Tomorrow is just a work day, where I do get the chance to eat regularly, so we will see how it goes.

I am also inc operating fresh, raw greens every night for dinner. I had steamed broccoli tonight (along with fried eggplant, still a vegetable right? lol)

I am going to try really hard to have raw greens during lunch as well but until I can get to a farmer's market and get quality vegetables for a reasonable price.

Tomorrows (3/25) shake:
4 cups of spring mix dark greens
2 cups of mixed frozen fruit (peaches, pineapple, mango, strawberries)
1/2 of a banana
1 cup of light cranberry juice
2 tablespoons of flax seed
1 scoop of whey protein

 I wanted a vegetable packed smoothie, so I added twice as much greens. To contrast the greens, I used a lighter mix than just one type of dark green. Then I added really sweet fruit, which is bought in a mix already. 1/2 of a banana for thickness, since my last shake was too thick.

The color is a weird one..not quite green, but a green-grey. But it tastes amazing! So sweet!

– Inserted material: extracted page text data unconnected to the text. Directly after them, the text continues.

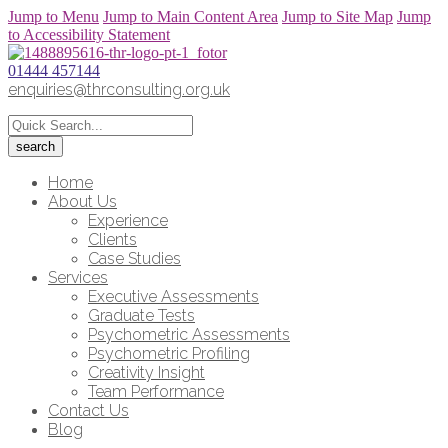
Jump to Menu
Jump to Main Content Area
Jump to Site Map
Jump
to Accessibility Statement
01444 457144
enquiries@thrconsulting.org.uk
Home
About Us
Experience
Clients
Case Studies
Services
Executive Assessments
Graduate Tests
Psychometric Assessments
Psychometric Profiling
Creativity Insight
Team Performance
Contact Us
Blog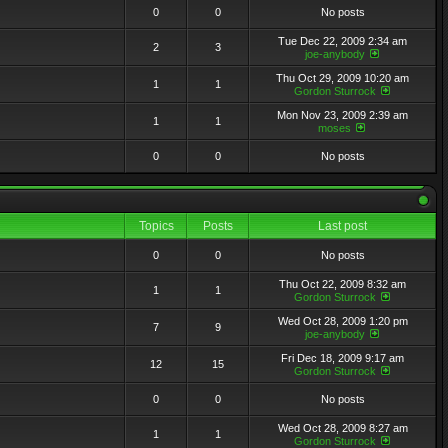
0
0
No posts
Tue Dec 22, 2009 2:34 am
2
3
joe-anybody
Thu Oct 29, 2009 10:20 am
1
1
Gordon Sturrock
Mon Nov 23, 2009 2:39 am
1
1
moses
0
0
No posts
Topics
Posts
Last post
0
0
No posts
Thu Oct 22, 2009 8:32 am
1
1
Gordon Sturrock
Wed Oct 28, 2009 1:20 pm
7
9
joe-anybody
Fri Dec 18, 2009 9:17 am
12
15
Gordon Sturrock
0
0
No posts
Wed Oct 28, 2009 8:27 am
1
1
Gordon Sturrock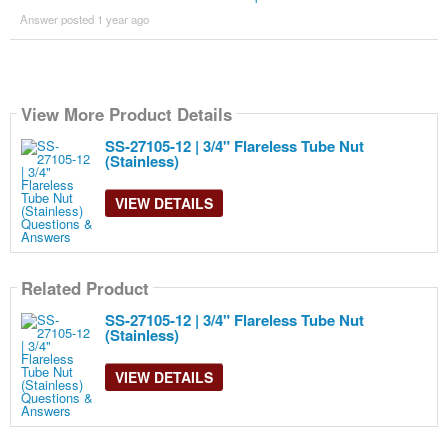
Answer posted 1 year ago
View More Product Details
SS-27105-12 | 3/4" Flareless Tube Nut
(Stainless)
VIEW DETAILS
Related Product
SS-27105-12 | 3/4" Flareless Tube Nut
(Stainless)
VIEW DETAILS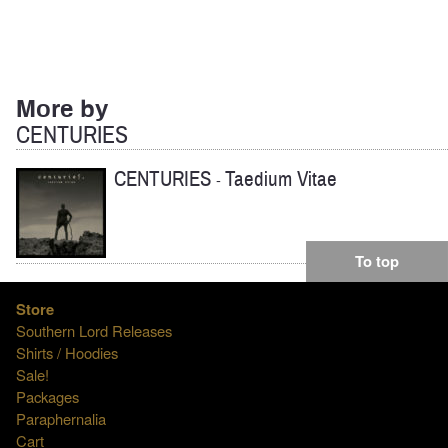
More by
CENTURIES
CENTURIES
Taedium Vitae
-
To top
Store
Southern Lord Releases
Shirts / Hoodies
Sale!
Packages
Paraphernalia
Cart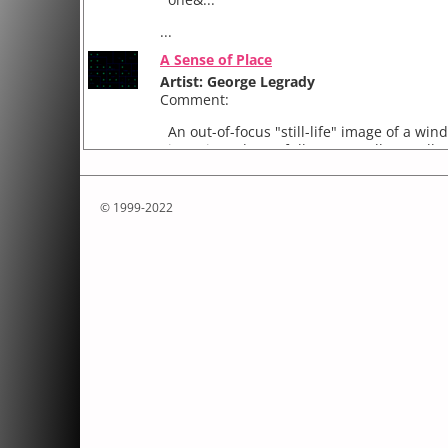
...
A Sense of Place
Artist: George Legrady
Comment:
An out-of-focus "still-life" image of a win
is projected on a full screen gallery wall. 
audience moves in the gallery space, items
...
© 1999-2022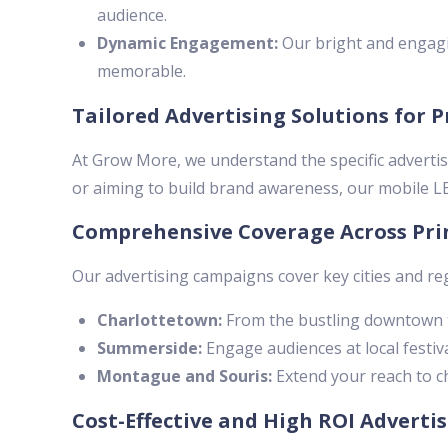
audience.
Dynamic Engagement:
Our bright and engagi
memorable.
Tailored Advertising Solutions for 
At Grow More, we understand the specific advertis
or aiming to build brand awareness, our mobile LED
Comprehensive Coverage Across Pri
Our advertising campaigns cover key cities and re
Charlottetown:
From the bustling downtown t
Summerside:
Engage audiences at local festiva
Montague and Souris:
Extend your reach to ch
Cost-Effective and High ROI Adverti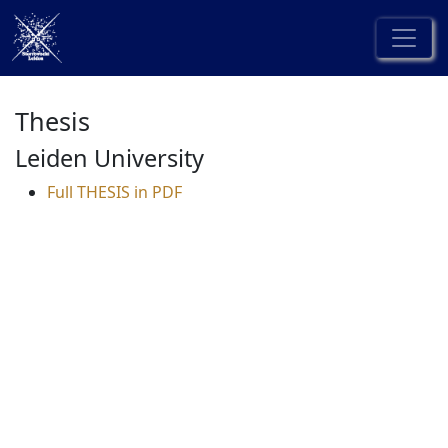
Thesis
Leiden University
Full THESIS in PDF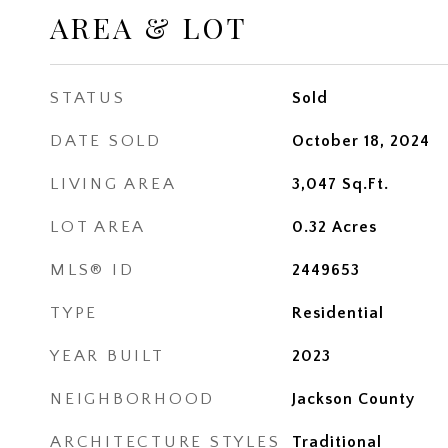
AREA & LOT
STATUS
Sold
DATE SOLD
October 18, 2024
LIVING AREA
3,047
Sq.Ft.
LOT AREA
0.32
Acres
MLS® ID
2449653
TYPE
Residential
YEAR BUILT
2023
NEIGHBORHOOD
Jackson County
ARCHITECTURE STYLES
Traditional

Yesterday's shake tasted like banana, but this one you can really taste the sweet fruit.

Wednesday, March 23, 2011

03/23-03/24/2011

Shake #1
2 cups of Spinach
1 cup of blackberries (frozen)
1 cup of blueberries (frozen)
1 large banana
1/2 cup of diet cranberry juice
2 tablespoons of Flax Seed
1 scoop of Whey Powder

This shake is pretty delicious! For a "Green" shake, it is pretty blue! It is also a bit thick, I think because I used a very large banana. But it is really filling...I had a small glass after dinner and I feel like I ate 3 pizzas! Can't wait to bring it school tomorrow to see how much energy it gives me and how filling it is.